[Opening Provided text section]

EXTERNAL_COLUMNS vs EXTERNAL_SQL
FeatureQL provides three ways to map external data to features. Each trades off simplicity for flexibility, so choosing the right one depends on how much control you need over the SQL and join logic.
EXTERNAL_COLUMNS()withFROM TABLE()— the simplest option. FeatureQL generates all SQL for you.EXTERNAL_COLUMNS()withFROM SQL()— you write the source query, but FeatureQL still handles the join.EXTERNAL_SQL()— you control both the source query and the join conditions.
The same pattern applies to binding functions: BIND_COLUMNS() mirrors EXTERNAL_COLUMNS(), and BIND_SQL() mirrors EXTERNAL_SQL().
EXTERNAL_COLUMNS with TABLE
The most declarative approach. You specify column names, types, and which column is the key. FeatureQL generates the SELECT and join logic automatically:
WITH
CUSTOMERS := ENTITY(),
CUSTOMER_ID := INPUT(BIGINT#CUSTOMERS),
DIM_CUSTOMERS := EXTERNAL_COLUMNS(
customer_id BIGINT#CUSTOMERS BOUND TO CUSTOMER_ID,
name VARCHAR,
FROM TABLE(ecomm.dim_customers)

[Closing Provided text section]
[Opening Data provided section]

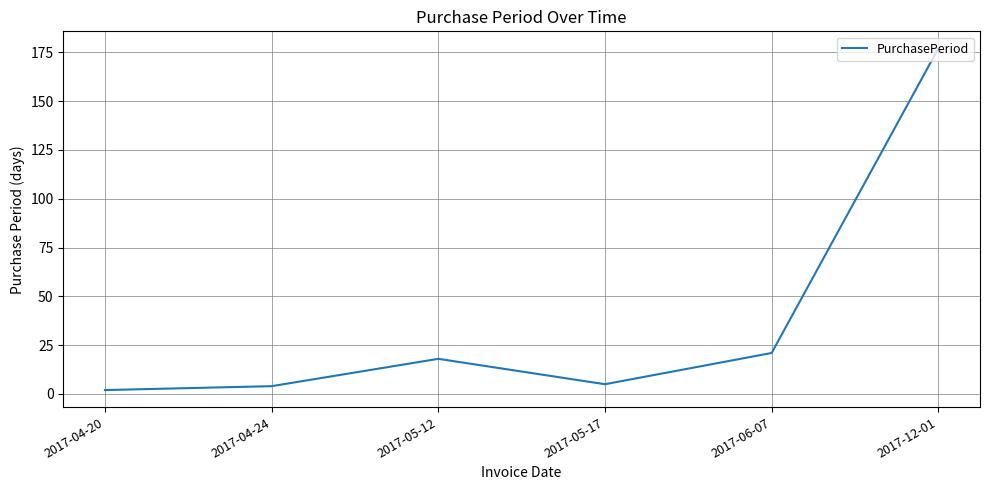

What position from the left is 2017-06-07?

5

[Closing Data provided section]

[Task instructions]:
- a) Copy the FeatureQL page word for word from "EXTERNAL_COLUMNS with TABLE" to "FROM TABLE(ecomm.dim_customers)".
- b) According to the FeatureQL page, what makes EXTERNAL_COLUMNS() with FROM TABLE() the simplest and most declarative of the three options? Answer in one to three sentences.
Work only from the FeatureQL page; the data plays no part.

[Answer section]:
- a)
EXTERNAL_COLUMNS with TABLE
The most declarative approach. You specify column names, types, and which column is the key. FeatureQL generates the SELECT and join logic automatically:
WITH
CUSTOMERS := ENTITY(),
CUSTOMER_ID := INPUT(BIGINT#CUSTOMERS),
DIM_CUSTOMERS := EXTERNAL_COLUMNS(
customer_id BIGINT#CUSTOMERS BOUND TO CUSTOMER_ID,
name VARCHAR,
FROM TABLE(ecomm.dim_customers)

- b) With this option you only specify the column names, their types, and which column is the key. FeatureQL then generates all of the SQL, including the SELECT and the join logic, automatically.